Would you please return the data below verbatim, without its pictures?

◆ RAW DATA:

==============================

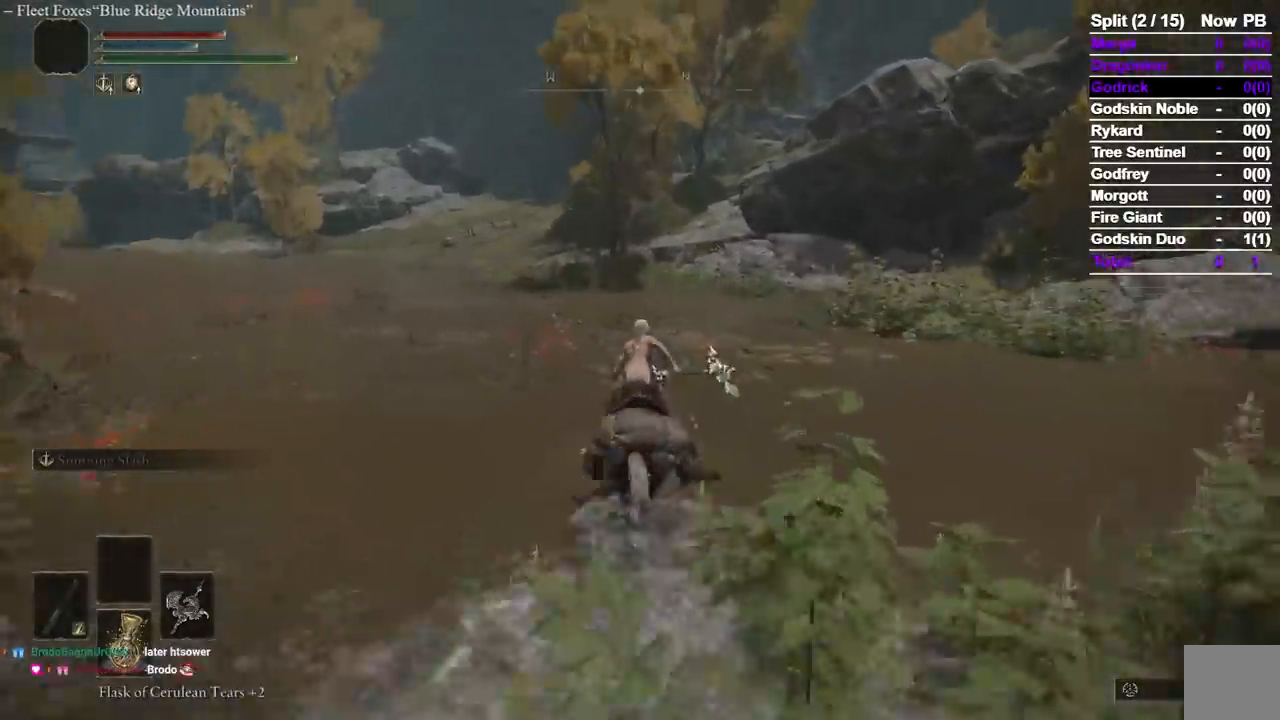
Gameplay with a controller (Xbox layout); each line is a JSON object with the inputs held at the frame after it (dt_ms = milliseconds from this image to that frame). "events" lists button and stick changes between this image and that frame as [ms after this image, input, new state], when the widget could be followed in between.
{"dt_ms": 500, "buttons": [], "left_stick": "up", "right_stick": "center"}
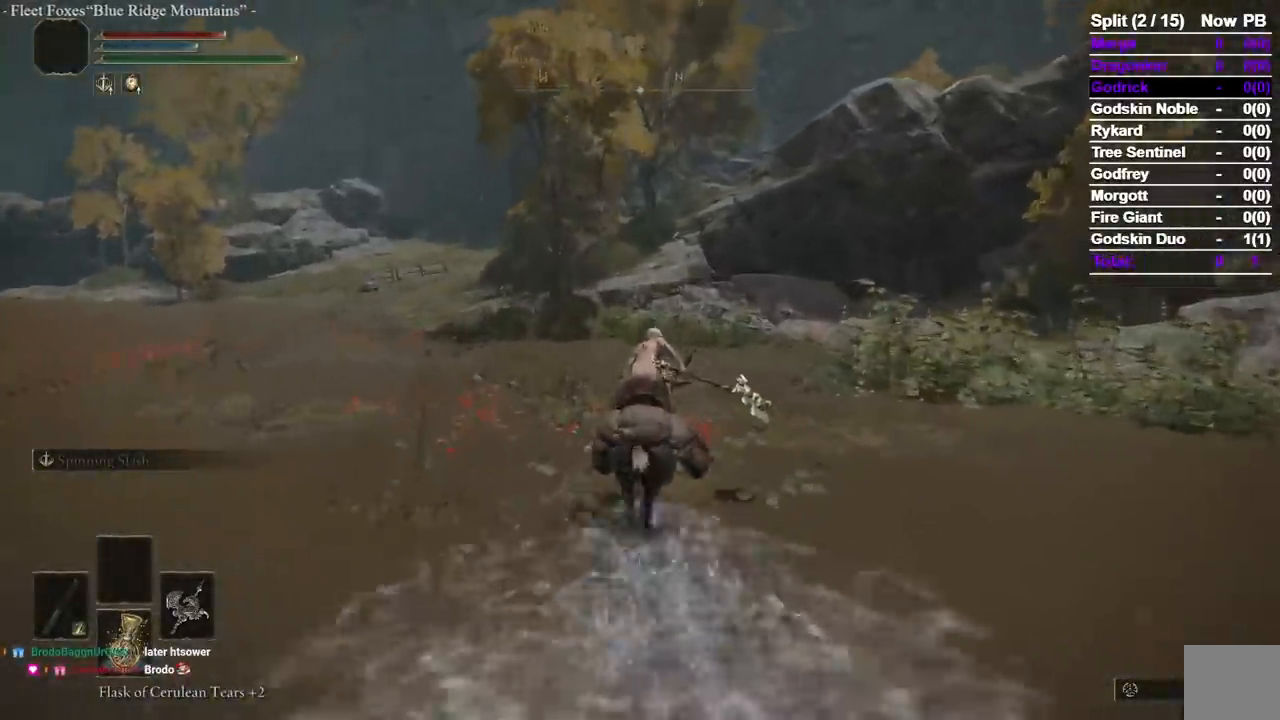
{"dt_ms": 500, "buttons": [], "left_stick": "up", "right_stick": "center", "events": [[183, "B", "down"], [317, "B", "up"]]}
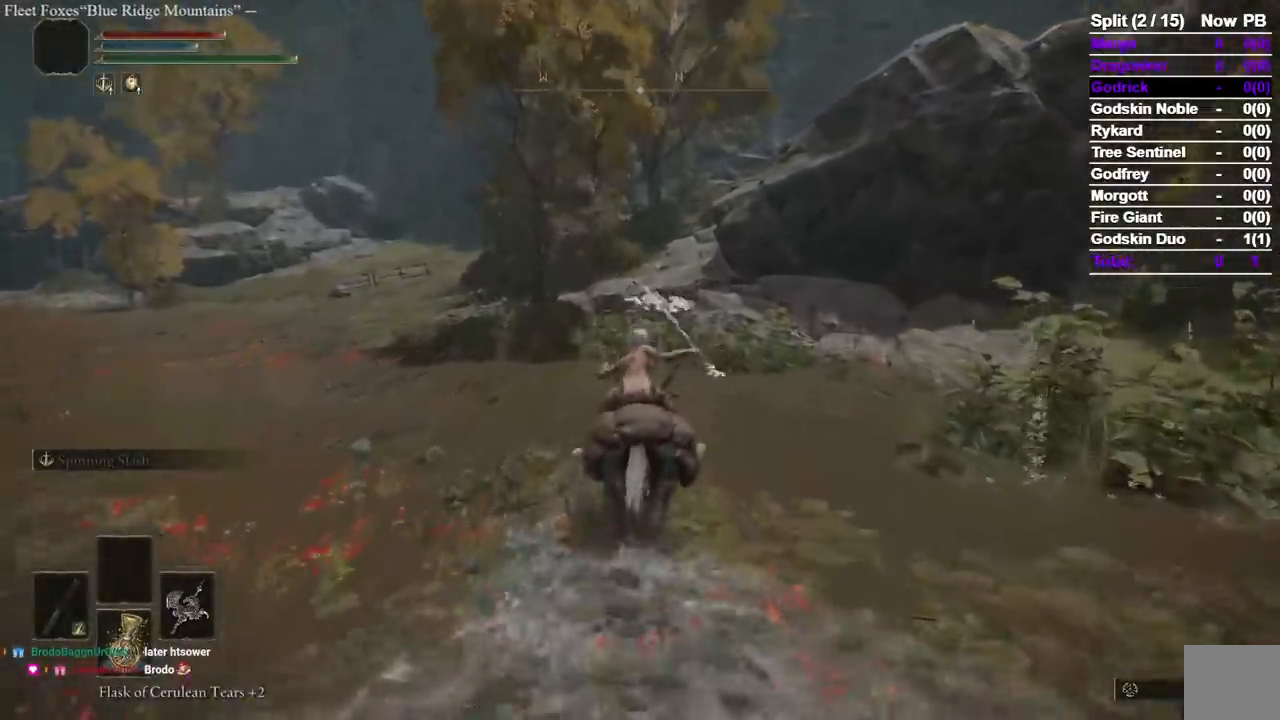
{"dt_ms": 500, "buttons": [], "left_stick": "up", "right_stick": "center", "events": []}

==============================

◆ FINISHED EXERCISE:
Gameplay with a controller (Xbox layout); each line is a JSON object with the inputs held at the frame after it (dt_ms = milliseconds from this image to that frame). "events" lists button and stick changes between this image and that frame as [ms after this image, input, new state], when the widget could be followed in between.
{"dt_ms": 500, "buttons": [], "left_stick": "up", "right_stick": "center"}
{"dt_ms": 500, "buttons": [], "left_stick": "up", "right_stick": "center", "events": [[183, "B", "down"], [317, "B", "up"]]}
{"dt_ms": 500, "buttons": [], "left_stick": "up", "right_stick": "center", "events": []}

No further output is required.